Google's text-to-image generator takes you on a truly wild ride

Imagen can conjure snakes made out of corn and raccoon kings using just a little bit of word salad.


Google recently unveiled Imagen, its very own text-to-image generator that makes use of machine learning and AI, to produce photorealistic images from a set of input text.

The text used for this one: “A giant cobra snake on a farm. The snake is made out of corn.”Google

Imagen arrives just a month and change after OpenAI unveiled its DALL-E 2 system.

Similar to Google, OpenAI has implemented safeguards for its own image generator — users cannot generate distinct faces based on a name or explicit imagery.

The text used for this one: “A strawberry mug filled with white sesame seeds. The mug is floating in a dark chocolate sea.”Google

As noted by Google, the rise in algorithmic advances has been partly related to the availability of enormous, uncurated datasets that help fuel sophisticated machine learning systems. Since these datasets are scraped from the internet, they reflect some of our worst tendencies like “social stereotypes, and oppressive viewpoints.”
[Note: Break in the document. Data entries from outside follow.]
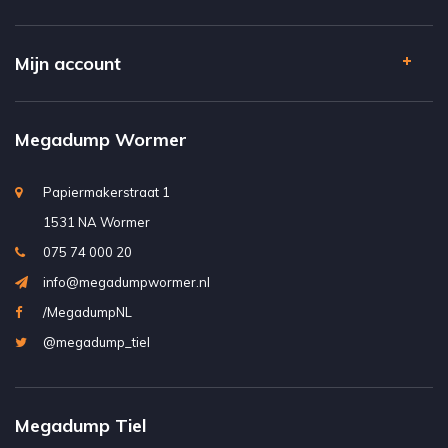
Mijn account
Megadump Wormer
Papiermakerstraat 1
1531 NA Wormer
075 74 000 20
info@megadumpwormer.nl
/MegadumpNL
@megadump_tiel
Megadump Tiel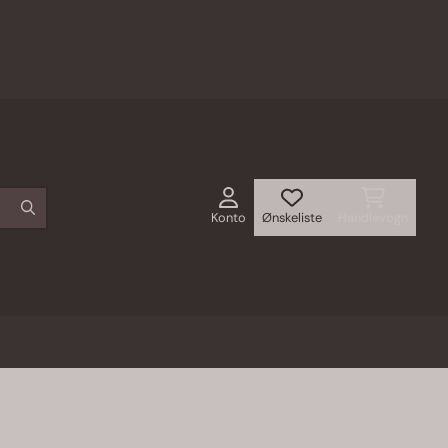
Konto
Ønskeliste
Handlevogn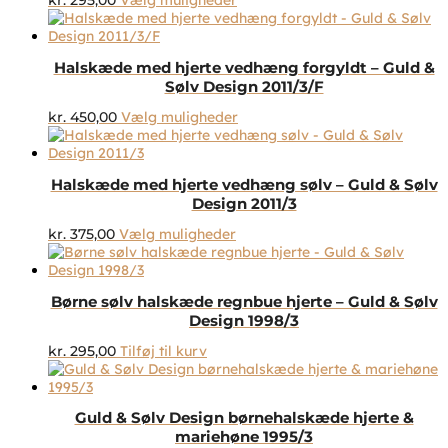
kr.
295,00
Vælg muligheder
vælges
vare
på
har
varesiden
flere
Halskæde med hjerte vedhæng forgyldt – Guld &
varianter.
Sølv Design 2011/3/F
Mulighederne
kan
Dette
kr.
450,00
Vælg muligheder
vælges
vare
på
har
varesiden
flere
Halskæde med hjerte vedhæng sølv – Guld & Sølv
varianter.
Design 2011/3
Mulighederne
kan
Dette
kr.
375,00
Vælg muligheder
vælges
vare
på
har
varesiden
flere
Børne sølv halskæde regnbue hjerte – Guld & Sølv
varianter.
Design 1998/3
Mulighederne
kan
kr.
295,00
Tilføj til kurv
vælges
på
varesiden
Guld & Sølv Design børnehalskæde hjerte &
mariehøne 1995/3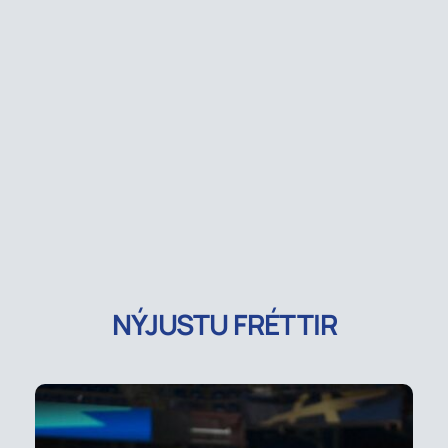
NÝJUSTU FRÉTTIR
The text used for this one: “A dog looking curiously in the mirror, seeing a cat.”Google
The text used for this one: “A robot couple fine dining with Eiffel Tower in the background.”Google

Using a self-developed benchmark known as DrawBench, Google found that Imagen was rated more favorably compared to existing text-to-image AI, like the aforementioned DALL-E 2 system. Drawbench is simply a side-by-side human evaluation, with the same text prompt being fed to both Imagen and the point of comparison. Users were asked to evaluate both images, and Imagen was largely preferred.